§ THE PROBLEM
Give back every record below in full and exactly, but without a single image.

[Saved data entries]
Segment Open

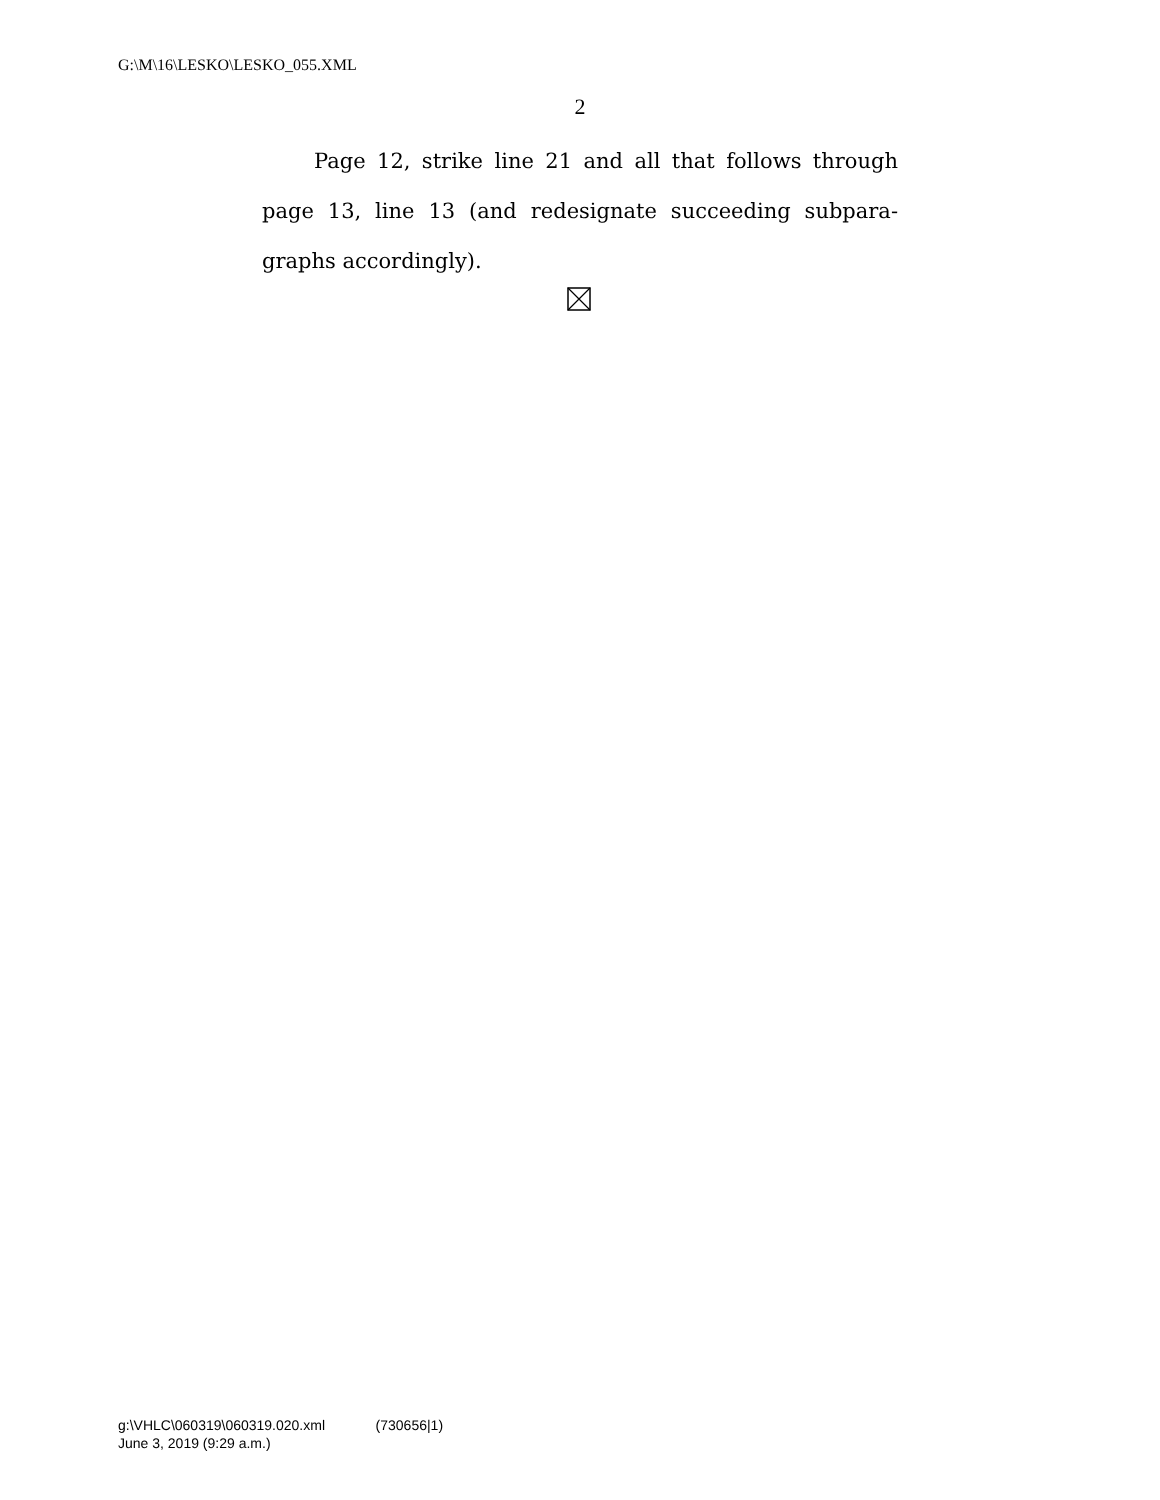G:\M\16\LESKO\LESKO_055.XML
2
Page 12, strike line 21 and all that follows through page 13, line 13 (and redesignate succeeding subpara­graphs accordingly).
g:\VHLC\060319\060319.020.xml (730656|1)
June 3, 2019 (9:29 a.m.)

Segment Closed

§ COMPLETED TASK
G:\M\16\LESKO\LESKO_055.XML
2
Page 12, strike line 21 and all that follows through page 13, line 13 (and redesignate succeeding subpara­graphs accordingly).
g:\VHLC\060319\060319.020.xml (730656|1)
June 3, 2019 (9:29 a.m.)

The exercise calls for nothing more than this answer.